Leadership

Why did Chipotle give top executives retention bonuses?

The Bottom Line: Payments to CFO, CMO to stick around during CEO transition probably not necessary.

jonathan maze blog

Last week, Chipotle Mexican Grill said in a federal securities filing that it has agreed to pay retention bonuses to a pair of top executives in the wake of news that its founder and CEO, Steve Ells, would soon step aside for a replacement.

CFO Jack Hartung is receiving a retention bonus of $1 million.

Chief Marketing and Strategy Officer Mark Crumpacker, meanwhile, is receiving $600,000.

The bonuses become payable on the first anniversary of the hiring of a new CEO and “are intended to encourage the employees’ continued service to Chipotle” during the search for a new CEO.

They also serve as a reminder of Chipotle’s historically high pay practices.

Retention bonuses to key executives at a time of change are commonplace in corporate America and in the restaurant industry. It’s common for top executives to get such bonuses when companies go through problems like a bankruptcy or they are to be sold, though it’s relatively rare to see them in CEO changes.

Theoretically, Chipotle is working to keep a pair of executives who have long worked with Ells on board, while providing them some protection in the first year after a new CEO comes on board—meaning Ells’ replacement won’t be so quick to give the boot to a CFO once he or she takes over. Both executives get their bonuses if they’re dismissed without cause.

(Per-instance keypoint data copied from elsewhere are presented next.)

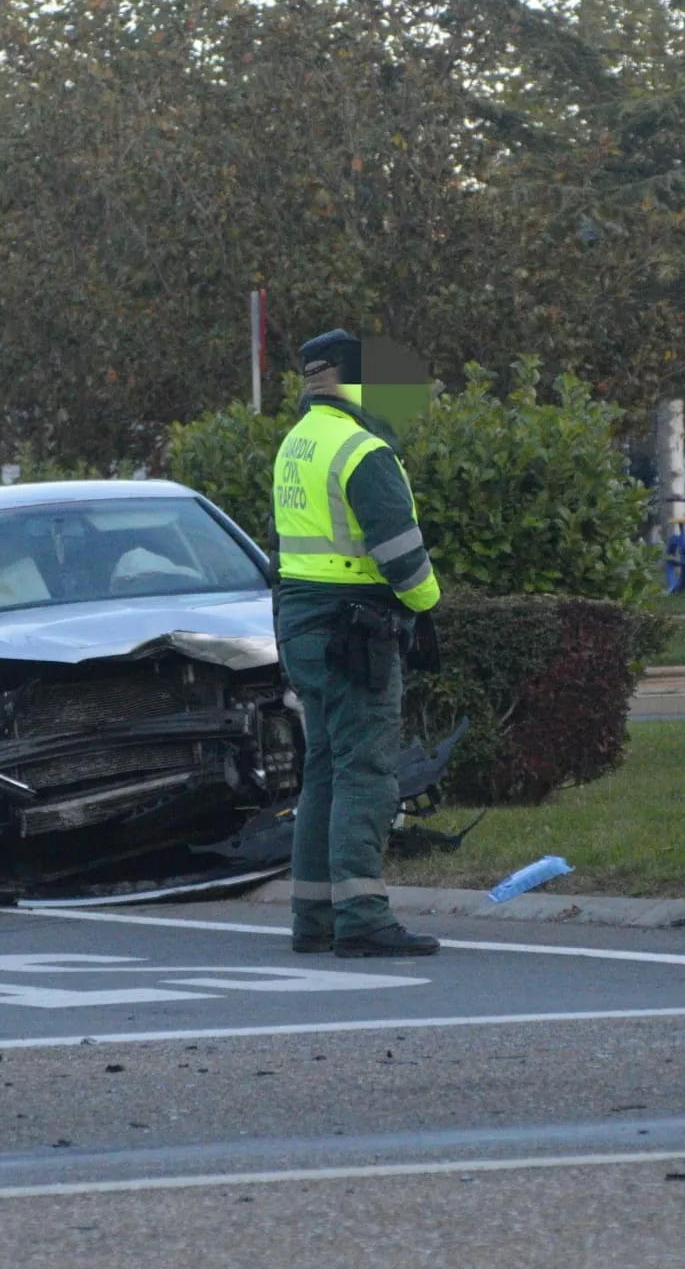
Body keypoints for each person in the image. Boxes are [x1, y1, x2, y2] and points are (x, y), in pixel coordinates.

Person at [271, 328, 443, 959]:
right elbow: (400, 551)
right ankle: (363, 917)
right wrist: (426, 606)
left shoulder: (298, 442)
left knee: (324, 770)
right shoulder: (362, 449)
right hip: (354, 630)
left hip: (303, 625)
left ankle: (313, 915)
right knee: (365, 772)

But Chipotle also risks limiting its new CEO. New chief executives routinely make major changes in management after taking over. Much of McDonald’s executive ranks have changed since Steve Easterbrook took the helm in 2015, for instance.

Why force a new CEO to keep on board two people who long worked under his predecessor? Especially when that predecessor will be watching their every move as executive chairman?

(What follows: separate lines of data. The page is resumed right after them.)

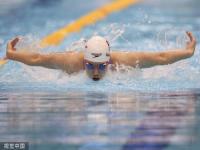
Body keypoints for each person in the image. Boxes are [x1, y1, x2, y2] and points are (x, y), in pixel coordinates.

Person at [6, 31, 196, 81]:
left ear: (109, 60)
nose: (96, 72)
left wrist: (187, 52)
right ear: (84, 61)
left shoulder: (123, 61)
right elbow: (38, 59)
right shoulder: (72, 62)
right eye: (90, 66)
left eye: (102, 66)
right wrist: (12, 55)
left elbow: (160, 57)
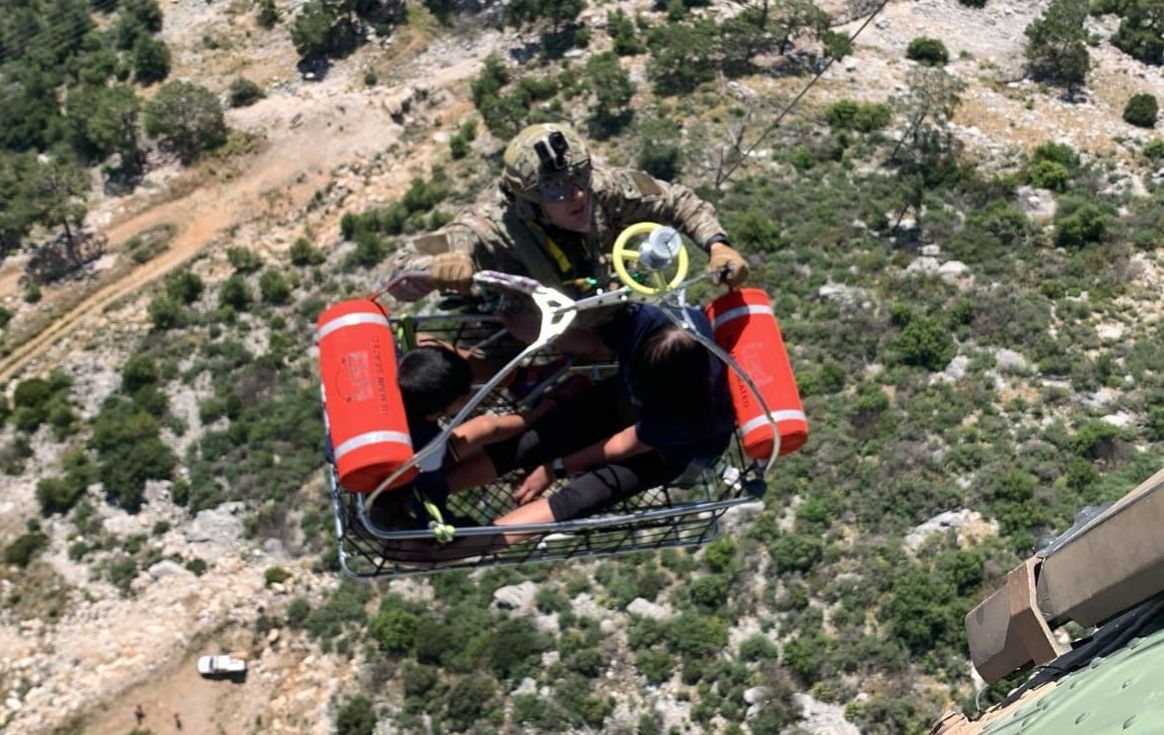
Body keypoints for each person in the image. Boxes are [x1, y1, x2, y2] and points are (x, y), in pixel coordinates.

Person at [433, 302, 736, 556]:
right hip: (620, 402)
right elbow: (596, 343)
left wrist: (554, 468)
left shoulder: (691, 414)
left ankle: (440, 552)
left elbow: (623, 446)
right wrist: (540, 333)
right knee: (533, 442)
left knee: (578, 498)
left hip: (659, 454)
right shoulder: (656, 323)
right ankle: (424, 493)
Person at [384, 122, 749, 317]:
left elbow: (677, 201)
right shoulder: (492, 226)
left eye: (579, 178)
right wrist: (439, 268)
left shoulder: (606, 189)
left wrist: (719, 247)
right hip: (531, 331)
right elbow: (399, 271)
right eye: (555, 189)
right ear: (530, 200)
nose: (576, 196)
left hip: (605, 311)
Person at [368, 344, 567, 533]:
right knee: (484, 427)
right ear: (439, 409)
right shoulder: (430, 448)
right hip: (408, 480)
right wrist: (452, 521)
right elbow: (432, 489)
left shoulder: (394, 387)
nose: (470, 393)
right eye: (464, 397)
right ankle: (542, 412)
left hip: (380, 466)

It’s also worth noting that the company is struggling to come off of a historically awful decline in unit volumes in 2016 after a series of foodborne illness outbreaks. Spending $1.6 million to retain a pair of executives who have been with the company during this period seems to be an odd decision.

Indeed, retention bonuses for executives tend to inspire mixed views from consultants and others, who often believe they are unnecessary.

“The money is rarely well spent,” Sabine Cosack, Matthew Guthridge and Emily Lawson wrote for the consulting firm McKinsey in 2010.

They argued that recipients often would have stayed anyway, and the spending focuses on “high flyers” while overlooking more normal performers whose jobs are nonetheless critical for success in any field.

In 2016, the home goods retailer Pier 1 agreed to make retention payments to executives following the retirement of its CEO, a move that generated criticism at the time from an activist investor.

To be sure, Chipotle has gone through a lot of challenges, and keeping Hartung and Crumpacker assures that, for at least a year, the company will have some continuity while keeping a pair of executives with a lot of institutional knowledge.

Investors sure don’t seem to care—the company’s stock rose slightly on Tuesday, the first day of trading following the news. The stock rose slightly again on Wednesday.

And the bonus payments remind potential Ells replacements that the company pays an awful lot.

Chipotle paid Ells $15.7 million in 2016, the year the company’s average unit volumes plunged by 23% in what was a historically bad year for the burrito chain. The company famously paid Ells and Monty Moran nearly $28 million each as co-CEOs in 2014 before shareholders got angry.

That potential payday on its own could lure a top-notch CEO to the company, even if that CEO isn’t Domino’s outgoing chief executive Patrick Doyle.